Hi Christoph
Thanks for your kindly response.
On 06/20/2018 10:39 PM, Christoph Hellwig wrote:
diff --git a/drivers/nvme/host/pci.c b/drivers/nvme/host/pci.c
index 73a97fc..2a161f6 100644
--- a/drivers/nvme/host/pci.c
+++ b/drivers/nvme/host/pci.c
@@ -1203,6 +1203,7 @@ static enum blk_eh_timer_return nvme_timeout(struct request *req, bool reserved)
nvme_warn_reset(dev, csts);
nvme_dev_disable(dev, false);
nvme_reset_ctrl(&dev->ctrl);
+ __blk_mq_complete_request(req);
return BLK_EH_DONE;
}
@@ -1213,6 +1214,11 @@ static enum blk_eh_timer_return nvme_timeout(struct request *req, bool reserved)

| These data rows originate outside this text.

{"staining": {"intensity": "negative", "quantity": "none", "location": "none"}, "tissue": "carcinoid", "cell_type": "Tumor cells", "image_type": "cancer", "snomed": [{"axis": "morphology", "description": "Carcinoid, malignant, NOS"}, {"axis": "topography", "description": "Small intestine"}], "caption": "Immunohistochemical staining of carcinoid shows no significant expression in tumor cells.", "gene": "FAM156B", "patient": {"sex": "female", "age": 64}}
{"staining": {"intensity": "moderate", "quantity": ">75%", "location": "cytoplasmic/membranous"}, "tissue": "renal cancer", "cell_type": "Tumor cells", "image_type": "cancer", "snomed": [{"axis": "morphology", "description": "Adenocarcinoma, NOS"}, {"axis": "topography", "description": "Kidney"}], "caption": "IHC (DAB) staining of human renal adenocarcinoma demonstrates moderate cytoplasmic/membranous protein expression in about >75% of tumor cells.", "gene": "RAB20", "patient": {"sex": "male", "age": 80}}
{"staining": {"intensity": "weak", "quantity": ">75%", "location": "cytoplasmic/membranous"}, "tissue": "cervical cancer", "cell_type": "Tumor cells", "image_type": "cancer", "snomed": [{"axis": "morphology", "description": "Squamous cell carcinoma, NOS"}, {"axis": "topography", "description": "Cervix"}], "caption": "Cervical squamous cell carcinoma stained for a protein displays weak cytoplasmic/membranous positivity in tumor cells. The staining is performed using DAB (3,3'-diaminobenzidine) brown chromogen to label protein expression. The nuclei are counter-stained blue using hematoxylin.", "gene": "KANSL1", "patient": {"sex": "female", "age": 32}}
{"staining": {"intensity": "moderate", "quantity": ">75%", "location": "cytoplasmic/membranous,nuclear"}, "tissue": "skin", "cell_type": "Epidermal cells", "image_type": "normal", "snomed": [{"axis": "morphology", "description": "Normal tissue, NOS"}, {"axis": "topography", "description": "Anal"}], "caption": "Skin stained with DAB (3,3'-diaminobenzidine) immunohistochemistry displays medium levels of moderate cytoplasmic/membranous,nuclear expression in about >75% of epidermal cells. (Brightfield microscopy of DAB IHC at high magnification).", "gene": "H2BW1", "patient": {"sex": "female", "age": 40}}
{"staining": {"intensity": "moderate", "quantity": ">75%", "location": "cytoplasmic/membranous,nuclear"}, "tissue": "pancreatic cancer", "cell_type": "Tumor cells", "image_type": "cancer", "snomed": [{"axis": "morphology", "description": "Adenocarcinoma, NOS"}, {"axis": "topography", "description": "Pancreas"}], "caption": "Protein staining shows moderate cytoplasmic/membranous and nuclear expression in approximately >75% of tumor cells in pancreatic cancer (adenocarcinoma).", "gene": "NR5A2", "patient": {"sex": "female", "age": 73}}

dev_warn(dev->ctrl.device,
"I/O %d QID %d timeout, completion polled\n",
req->tag, nvmeq->qid);
+ /*
+ * nvme_end_request will invoke blk_mq_complete_request,
+ * it will do nothing for this timed out request.
+ */
+ __blk_mq_complete_request(req);
And this clearly is bogus. We want to iterate over the tagetset
and cancel all requests, not do that manually here.
That was the whole point of the original change.
For nvme-pci, we indeed have an issue that when nvme_reset_work->nvme_dev_disable returns, timeout path maybe still
running and the nvme_dev_disable invoked by timeout path will race with the nvme_reset_work.
However, the hole is still there right now w/o my changes, but just narrower.